- The Washington Times - Tuesday, July 30, 2019

In its first year, Rep. Alexandria Ocasio-Cortez’s Green New Deal would cost more than $70,000 per household in five states for higher costs for energy, housing, transportation and shipping, according to a study released Tuesday.

In five model states — Alaska, Florida, New Hampshire, New Mexico and Pennsylvania — the ambitious resolution aimed at achieving net-zero emissions by 2030 would come at a high price to consumers, said researchers at the free-market groups Power for the Future and the Competitive Enterprise Institute.

“Economists and experts have been warning us for months about the devastating effects of the Green New Deal, and now we have the numbers to prove it,” said Daniel Turner, executive director of Power the Future. “This study only calculates a fraction of the cost of Alexandria-Ocasio Cortez’s radical plan, which amounts to a socialist free-for-all with no regard for the American taxpayer.”
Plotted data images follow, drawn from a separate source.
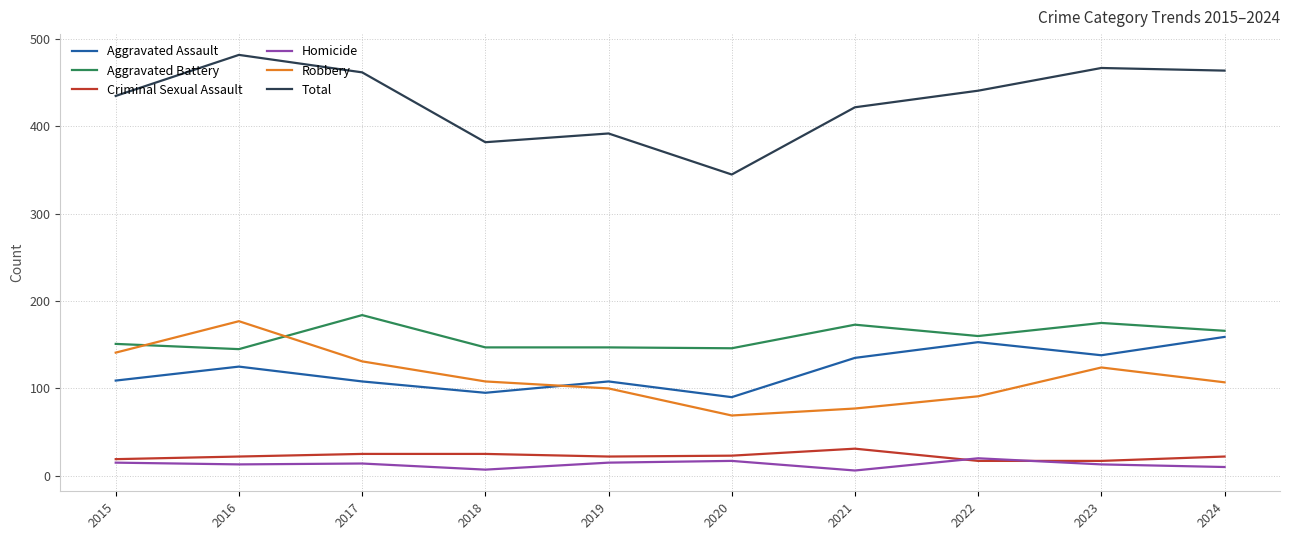

Which series has the largest range (max minus min)?

Total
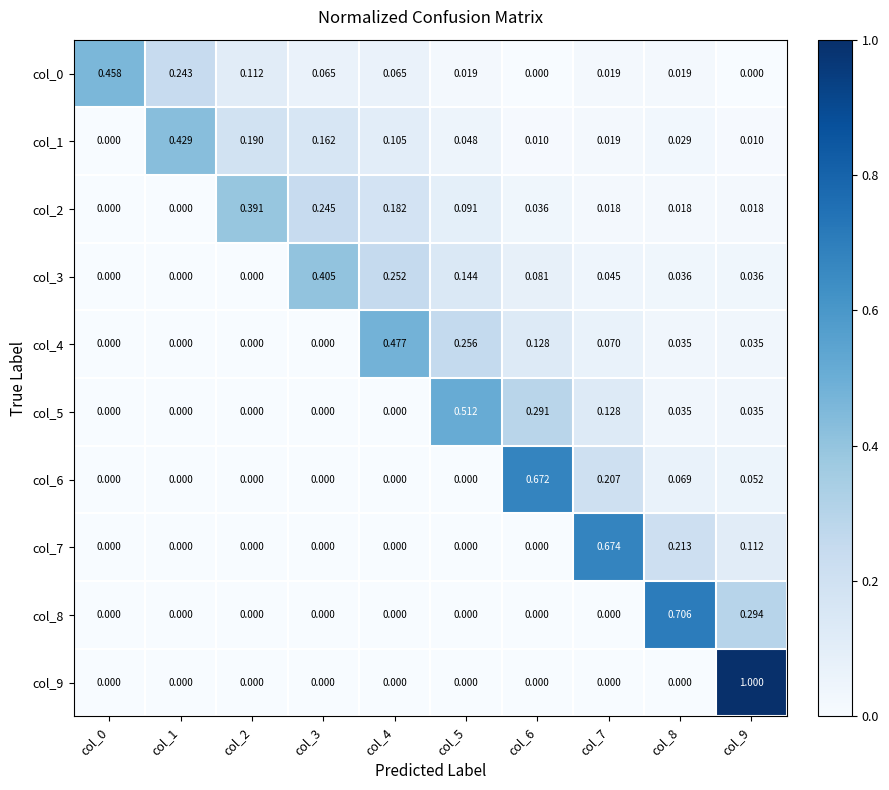

Which series changed the most between col_6 and col_9?

col_9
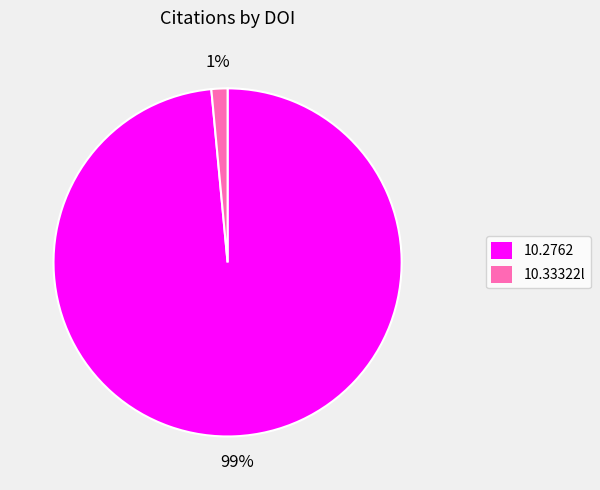

Which slice represents more than half of the pie?

10.2762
Introduced in February, the Green New Deal goes far beyond replacing fossil fuels with renewable energy, calling for state-sponsored jobs, universal health care and an increased minimum wage, making “a full calculation of the costs impossible,” the study said, elaborating that “the estimates are low-end approximations, given the unprecedented scope of the proposal.”

The Green New Deal resolution argues that climate change is projected to cost $500 billion annually in lost U.S. economic output by 2100, while the plan will create “millions of good, high-wage jobs and ensure prosperity and economic security.”

Mr. Turner countered that households would be “forced to pay tens of thousands of dollars in the first year alone to fund AOC’s ideological wish list.”

Alaska would experience the highest cost increase — $100,505 per household in the first year, dropping to $73,092 in years two through five, and $67,536 in the sixth year and thereafter, the research found.

In the other four states, the cost per household in the first year ranged from $73,010 to $71,910, with the price tag dropping to about $38,000 in year six. The 2016 U.S. average real median household income was $59,039, according to the U.S. Census.

“Our analysis shows that, if implemented, the Green New Deal would cost for American households at least tens of thousands of dollars annually on a permanent basis,” said CEI President and CEO Kent Lassman. “Perhaps that’s why exactly zero Senate Democrats, including the resolution’s 12 co-sponsors, voted for the Green New Deal when they had the chance.”

Six Democratic presidential nomination contenders — Sens. Cory Booker, Kirsten Gillibrand, Kamala Harris, Amy Klobuchar, Bernard Sanders and Elizabeth Warren — have co-sponsored the Green New Deal, although the measure failed 57-0 after most Democrats voted “present” in the March Senate vote, calling it a stunt.